Et puis, pour répondre à ta question, tu vois que la mémoire commence à revenir progressivement, j’espère, comme je l’ai dit tout à l’heure, que les spectateurs ne seront pas trop exigeants avec moi si je fais quelques petites erreurs. Parce que je repars de zéro, il y a quelques semaines, j’avais des difficultés à m’exprimer, beaucoup plus qu’aujourd’hui. Je dis toujours que dans ma vie, j’ai toujours eu un ange gardien, et je crois qu’il n’a pas voulu que je parte cette année et que je puisse vivre encore beaucoup de moments de bonheur.

 


« C’est sûrement grâce à vous que j’ai pu retrouver le micro progressivement… et le meilleur est à venir »

Merci Daniel, et comme j’ai pu te le dire par téléphone l’autre jour : continue à nous emmerder !
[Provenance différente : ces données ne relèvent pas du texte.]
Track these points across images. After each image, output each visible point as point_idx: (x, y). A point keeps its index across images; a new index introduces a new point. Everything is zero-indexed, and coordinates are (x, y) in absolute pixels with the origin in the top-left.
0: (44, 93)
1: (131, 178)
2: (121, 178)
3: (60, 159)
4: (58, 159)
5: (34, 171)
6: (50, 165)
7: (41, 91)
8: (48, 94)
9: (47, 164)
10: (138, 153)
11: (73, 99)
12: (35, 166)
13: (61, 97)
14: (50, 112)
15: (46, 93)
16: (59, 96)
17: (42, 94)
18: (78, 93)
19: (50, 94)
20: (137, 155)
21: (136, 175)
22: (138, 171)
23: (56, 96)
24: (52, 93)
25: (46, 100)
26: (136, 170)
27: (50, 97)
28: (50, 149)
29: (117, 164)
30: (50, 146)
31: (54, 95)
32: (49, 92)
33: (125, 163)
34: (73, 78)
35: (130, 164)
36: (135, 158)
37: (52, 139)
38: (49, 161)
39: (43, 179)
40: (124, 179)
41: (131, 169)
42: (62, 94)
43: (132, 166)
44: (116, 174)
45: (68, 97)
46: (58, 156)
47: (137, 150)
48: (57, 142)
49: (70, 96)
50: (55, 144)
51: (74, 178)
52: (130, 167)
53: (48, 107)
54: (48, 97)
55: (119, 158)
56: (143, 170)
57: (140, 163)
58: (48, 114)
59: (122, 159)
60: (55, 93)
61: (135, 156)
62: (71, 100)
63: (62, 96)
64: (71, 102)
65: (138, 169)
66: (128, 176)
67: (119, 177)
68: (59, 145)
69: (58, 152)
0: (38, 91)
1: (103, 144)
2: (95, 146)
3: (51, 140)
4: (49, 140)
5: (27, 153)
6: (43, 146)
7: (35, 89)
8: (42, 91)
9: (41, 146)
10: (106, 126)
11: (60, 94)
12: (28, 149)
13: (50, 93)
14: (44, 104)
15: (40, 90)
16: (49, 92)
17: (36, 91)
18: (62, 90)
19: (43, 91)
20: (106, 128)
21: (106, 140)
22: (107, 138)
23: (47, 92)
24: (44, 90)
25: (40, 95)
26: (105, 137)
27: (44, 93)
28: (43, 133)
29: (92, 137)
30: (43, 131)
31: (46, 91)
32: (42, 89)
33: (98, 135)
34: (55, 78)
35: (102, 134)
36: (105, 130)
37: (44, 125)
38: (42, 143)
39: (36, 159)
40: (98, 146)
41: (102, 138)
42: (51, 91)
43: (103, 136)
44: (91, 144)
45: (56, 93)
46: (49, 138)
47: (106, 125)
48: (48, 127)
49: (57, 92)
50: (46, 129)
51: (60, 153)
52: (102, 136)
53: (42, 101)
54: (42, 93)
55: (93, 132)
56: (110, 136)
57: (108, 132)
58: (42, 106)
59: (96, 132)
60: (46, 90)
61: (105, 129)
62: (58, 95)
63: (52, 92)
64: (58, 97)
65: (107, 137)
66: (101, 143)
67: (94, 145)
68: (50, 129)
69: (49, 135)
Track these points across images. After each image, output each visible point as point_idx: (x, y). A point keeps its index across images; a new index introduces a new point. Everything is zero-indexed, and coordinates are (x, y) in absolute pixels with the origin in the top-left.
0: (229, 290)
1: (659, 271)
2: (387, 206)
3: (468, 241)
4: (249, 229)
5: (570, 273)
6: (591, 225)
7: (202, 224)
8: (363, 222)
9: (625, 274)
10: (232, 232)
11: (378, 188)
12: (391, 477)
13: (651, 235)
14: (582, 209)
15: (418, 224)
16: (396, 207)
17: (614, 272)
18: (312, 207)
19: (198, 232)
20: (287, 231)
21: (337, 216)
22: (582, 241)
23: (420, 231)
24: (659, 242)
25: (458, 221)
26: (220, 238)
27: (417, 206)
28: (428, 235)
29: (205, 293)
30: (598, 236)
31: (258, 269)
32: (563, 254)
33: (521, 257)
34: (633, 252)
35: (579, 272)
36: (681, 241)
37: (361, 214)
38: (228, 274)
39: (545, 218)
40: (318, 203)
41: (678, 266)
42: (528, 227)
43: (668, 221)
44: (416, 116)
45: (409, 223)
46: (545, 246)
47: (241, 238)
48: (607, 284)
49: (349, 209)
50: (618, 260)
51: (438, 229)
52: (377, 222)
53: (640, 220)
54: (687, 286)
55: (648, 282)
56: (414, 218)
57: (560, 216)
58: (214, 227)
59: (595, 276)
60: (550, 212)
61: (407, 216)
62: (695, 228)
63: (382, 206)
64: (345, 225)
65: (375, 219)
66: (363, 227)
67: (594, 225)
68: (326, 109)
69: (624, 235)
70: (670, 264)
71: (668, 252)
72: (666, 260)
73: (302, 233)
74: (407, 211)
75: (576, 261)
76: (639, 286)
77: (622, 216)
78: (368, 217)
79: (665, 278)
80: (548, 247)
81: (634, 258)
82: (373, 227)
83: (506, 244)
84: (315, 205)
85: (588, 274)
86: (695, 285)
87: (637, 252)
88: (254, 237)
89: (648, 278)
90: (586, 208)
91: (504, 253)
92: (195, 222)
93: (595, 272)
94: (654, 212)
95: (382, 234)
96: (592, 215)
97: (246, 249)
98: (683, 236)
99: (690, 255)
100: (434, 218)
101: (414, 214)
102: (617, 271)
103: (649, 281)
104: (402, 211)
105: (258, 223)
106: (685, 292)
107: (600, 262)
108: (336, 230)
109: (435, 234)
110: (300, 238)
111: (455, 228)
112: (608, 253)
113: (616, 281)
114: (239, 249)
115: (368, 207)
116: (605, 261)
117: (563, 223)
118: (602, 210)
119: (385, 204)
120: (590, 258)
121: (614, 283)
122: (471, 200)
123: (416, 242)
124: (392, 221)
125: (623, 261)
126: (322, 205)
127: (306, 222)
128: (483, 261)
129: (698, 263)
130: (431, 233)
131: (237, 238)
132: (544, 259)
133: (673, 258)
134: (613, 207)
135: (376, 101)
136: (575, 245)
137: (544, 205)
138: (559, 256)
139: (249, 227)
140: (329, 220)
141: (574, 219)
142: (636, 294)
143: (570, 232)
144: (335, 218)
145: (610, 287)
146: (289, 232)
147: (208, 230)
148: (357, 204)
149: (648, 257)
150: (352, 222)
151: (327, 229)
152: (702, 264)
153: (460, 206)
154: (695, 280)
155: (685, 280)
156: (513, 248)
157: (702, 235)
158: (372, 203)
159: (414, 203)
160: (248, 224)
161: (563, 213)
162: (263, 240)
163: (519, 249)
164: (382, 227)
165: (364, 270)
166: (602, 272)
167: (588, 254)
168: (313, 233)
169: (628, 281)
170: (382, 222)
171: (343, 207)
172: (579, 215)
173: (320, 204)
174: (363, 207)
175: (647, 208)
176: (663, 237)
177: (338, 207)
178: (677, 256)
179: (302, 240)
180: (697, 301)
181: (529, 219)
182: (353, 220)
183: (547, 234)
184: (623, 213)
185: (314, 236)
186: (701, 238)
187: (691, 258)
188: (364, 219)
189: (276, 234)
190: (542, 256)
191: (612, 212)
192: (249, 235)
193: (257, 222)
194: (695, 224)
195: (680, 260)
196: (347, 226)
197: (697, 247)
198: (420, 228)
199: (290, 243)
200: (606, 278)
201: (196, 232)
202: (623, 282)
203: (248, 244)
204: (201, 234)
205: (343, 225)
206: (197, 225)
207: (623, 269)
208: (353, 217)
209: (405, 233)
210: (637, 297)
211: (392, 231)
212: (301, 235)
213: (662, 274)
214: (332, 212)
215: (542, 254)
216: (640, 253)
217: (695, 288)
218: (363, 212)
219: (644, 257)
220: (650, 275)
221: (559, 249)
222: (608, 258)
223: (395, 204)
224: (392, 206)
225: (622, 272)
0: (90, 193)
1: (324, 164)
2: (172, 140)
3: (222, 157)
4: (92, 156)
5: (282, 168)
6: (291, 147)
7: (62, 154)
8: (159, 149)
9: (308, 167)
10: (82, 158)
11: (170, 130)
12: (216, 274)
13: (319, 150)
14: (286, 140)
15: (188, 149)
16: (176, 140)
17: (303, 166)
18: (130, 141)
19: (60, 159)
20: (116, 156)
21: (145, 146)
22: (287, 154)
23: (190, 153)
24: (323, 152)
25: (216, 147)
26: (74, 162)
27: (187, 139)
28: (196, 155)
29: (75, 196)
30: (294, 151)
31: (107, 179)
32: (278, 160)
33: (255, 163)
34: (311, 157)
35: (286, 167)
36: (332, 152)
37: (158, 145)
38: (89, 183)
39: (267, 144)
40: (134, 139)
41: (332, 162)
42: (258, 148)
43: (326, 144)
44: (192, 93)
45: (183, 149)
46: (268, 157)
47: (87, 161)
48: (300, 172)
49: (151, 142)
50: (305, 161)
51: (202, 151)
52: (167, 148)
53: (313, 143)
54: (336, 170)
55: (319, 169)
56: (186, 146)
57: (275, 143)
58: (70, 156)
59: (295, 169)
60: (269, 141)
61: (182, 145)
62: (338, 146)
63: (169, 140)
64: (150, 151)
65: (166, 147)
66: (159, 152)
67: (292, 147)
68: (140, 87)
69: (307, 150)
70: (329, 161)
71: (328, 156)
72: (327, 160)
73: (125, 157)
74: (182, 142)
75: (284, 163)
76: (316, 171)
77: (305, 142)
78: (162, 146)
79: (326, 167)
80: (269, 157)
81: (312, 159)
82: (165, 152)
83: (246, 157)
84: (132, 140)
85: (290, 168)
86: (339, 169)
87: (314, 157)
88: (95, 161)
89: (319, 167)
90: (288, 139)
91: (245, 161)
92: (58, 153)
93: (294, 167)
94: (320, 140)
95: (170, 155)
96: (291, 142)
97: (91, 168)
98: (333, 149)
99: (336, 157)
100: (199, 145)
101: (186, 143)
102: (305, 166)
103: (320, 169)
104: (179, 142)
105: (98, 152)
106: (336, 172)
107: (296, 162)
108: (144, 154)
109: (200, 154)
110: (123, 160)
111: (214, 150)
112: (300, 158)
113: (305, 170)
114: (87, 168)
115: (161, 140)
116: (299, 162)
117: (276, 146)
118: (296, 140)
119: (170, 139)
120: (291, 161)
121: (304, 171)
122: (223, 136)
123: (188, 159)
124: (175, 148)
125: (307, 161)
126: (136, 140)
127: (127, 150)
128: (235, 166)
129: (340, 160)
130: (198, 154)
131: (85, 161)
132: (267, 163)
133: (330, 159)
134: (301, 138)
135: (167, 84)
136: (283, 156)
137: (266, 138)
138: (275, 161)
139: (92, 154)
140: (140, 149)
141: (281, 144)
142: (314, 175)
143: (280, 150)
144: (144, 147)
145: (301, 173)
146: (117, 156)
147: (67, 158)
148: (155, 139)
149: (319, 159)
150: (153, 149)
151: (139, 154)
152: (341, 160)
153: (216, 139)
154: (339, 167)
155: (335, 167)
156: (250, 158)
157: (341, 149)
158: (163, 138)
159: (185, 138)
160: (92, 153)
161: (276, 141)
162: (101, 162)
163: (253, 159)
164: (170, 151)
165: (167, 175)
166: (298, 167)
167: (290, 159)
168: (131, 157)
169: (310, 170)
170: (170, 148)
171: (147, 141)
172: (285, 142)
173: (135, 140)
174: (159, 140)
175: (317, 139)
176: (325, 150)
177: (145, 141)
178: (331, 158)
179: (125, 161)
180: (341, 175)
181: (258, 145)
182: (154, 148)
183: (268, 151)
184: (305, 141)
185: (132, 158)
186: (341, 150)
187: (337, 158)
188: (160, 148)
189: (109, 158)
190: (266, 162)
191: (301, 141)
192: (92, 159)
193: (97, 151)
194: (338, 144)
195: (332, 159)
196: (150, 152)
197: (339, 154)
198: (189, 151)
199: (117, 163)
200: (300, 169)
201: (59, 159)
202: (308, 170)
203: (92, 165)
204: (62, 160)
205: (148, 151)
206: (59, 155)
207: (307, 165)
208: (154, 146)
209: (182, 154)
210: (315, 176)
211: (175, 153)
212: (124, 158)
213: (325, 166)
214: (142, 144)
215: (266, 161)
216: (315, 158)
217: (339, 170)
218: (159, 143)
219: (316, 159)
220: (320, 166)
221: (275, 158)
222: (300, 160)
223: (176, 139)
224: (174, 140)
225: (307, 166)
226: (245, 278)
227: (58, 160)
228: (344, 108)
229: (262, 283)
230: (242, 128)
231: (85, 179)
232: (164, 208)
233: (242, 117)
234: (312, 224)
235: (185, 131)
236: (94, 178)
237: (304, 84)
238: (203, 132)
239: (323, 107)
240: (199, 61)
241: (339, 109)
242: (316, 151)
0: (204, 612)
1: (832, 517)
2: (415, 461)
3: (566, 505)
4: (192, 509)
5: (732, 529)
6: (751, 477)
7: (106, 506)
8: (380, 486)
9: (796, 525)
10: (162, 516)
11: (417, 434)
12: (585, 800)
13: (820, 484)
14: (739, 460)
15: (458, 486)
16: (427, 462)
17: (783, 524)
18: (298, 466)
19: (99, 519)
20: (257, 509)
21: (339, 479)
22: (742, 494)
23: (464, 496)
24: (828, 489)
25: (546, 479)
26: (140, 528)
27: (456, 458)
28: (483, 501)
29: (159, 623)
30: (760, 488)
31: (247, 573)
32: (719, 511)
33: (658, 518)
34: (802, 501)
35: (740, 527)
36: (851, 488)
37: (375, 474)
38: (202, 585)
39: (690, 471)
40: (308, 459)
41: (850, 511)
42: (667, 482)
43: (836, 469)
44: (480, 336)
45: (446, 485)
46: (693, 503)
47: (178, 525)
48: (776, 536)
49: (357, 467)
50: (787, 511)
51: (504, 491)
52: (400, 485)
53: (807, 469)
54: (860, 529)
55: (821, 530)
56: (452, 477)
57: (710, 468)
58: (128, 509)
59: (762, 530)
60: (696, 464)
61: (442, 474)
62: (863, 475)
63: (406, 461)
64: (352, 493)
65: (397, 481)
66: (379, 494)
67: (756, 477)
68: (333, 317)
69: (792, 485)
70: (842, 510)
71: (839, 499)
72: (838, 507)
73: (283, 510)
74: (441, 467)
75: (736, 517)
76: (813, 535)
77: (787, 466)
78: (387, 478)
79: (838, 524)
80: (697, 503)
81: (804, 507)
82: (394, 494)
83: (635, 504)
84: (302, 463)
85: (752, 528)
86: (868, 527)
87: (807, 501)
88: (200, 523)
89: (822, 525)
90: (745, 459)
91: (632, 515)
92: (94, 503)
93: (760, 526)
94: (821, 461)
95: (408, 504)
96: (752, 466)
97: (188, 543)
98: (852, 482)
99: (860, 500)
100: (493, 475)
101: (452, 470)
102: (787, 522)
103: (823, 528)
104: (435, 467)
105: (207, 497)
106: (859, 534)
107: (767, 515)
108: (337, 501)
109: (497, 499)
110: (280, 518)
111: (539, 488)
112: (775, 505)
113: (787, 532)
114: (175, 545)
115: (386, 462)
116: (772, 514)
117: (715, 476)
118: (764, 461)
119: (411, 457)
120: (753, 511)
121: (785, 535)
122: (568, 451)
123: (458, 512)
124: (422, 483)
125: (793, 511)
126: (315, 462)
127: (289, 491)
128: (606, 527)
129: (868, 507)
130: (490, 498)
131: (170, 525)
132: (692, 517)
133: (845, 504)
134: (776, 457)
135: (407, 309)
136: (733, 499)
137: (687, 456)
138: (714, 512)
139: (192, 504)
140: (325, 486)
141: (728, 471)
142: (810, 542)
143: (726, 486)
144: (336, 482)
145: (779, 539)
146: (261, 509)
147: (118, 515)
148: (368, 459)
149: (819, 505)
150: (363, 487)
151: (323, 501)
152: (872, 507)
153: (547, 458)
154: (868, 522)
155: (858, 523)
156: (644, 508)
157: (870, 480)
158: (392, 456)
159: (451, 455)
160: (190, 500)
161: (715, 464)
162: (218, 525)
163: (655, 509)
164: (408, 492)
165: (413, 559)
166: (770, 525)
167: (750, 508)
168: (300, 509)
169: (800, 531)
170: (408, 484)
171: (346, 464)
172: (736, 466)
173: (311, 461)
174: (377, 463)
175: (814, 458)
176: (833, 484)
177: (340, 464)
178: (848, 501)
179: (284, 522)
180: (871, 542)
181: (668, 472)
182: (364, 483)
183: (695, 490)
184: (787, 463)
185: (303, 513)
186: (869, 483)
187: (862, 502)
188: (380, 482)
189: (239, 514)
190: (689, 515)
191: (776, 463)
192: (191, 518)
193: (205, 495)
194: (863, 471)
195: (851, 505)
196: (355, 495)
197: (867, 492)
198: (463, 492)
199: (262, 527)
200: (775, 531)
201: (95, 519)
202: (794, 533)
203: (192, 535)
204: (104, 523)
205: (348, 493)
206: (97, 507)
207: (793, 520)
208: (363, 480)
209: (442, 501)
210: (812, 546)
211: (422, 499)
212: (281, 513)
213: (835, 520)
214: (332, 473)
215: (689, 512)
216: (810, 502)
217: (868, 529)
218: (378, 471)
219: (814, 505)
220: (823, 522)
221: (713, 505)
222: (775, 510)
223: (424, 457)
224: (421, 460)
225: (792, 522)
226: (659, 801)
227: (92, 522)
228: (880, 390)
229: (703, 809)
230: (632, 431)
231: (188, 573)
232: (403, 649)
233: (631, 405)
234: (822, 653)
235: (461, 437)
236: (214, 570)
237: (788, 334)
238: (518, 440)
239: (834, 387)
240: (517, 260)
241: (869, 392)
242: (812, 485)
Ce n’est pas fini ! Je suis un emmerdeur, je le sais très bien. Je voulais juste terminer avec un message. C’est vraiment un vrai bonheur de vous retrouver tous. Voilà ce que je voulais vous dire très sincèrement. Du plus modeste coureur à tous ceux qui ont des messages, qui m’ont assuré également de leur sympathie. J’ai eu des milliers et des milliers de messages et c’est peut-être et c’est sûrement grâce à vous que j’ai pu retrouver le micro progressivement, mais je crois que le meilleur est à venir.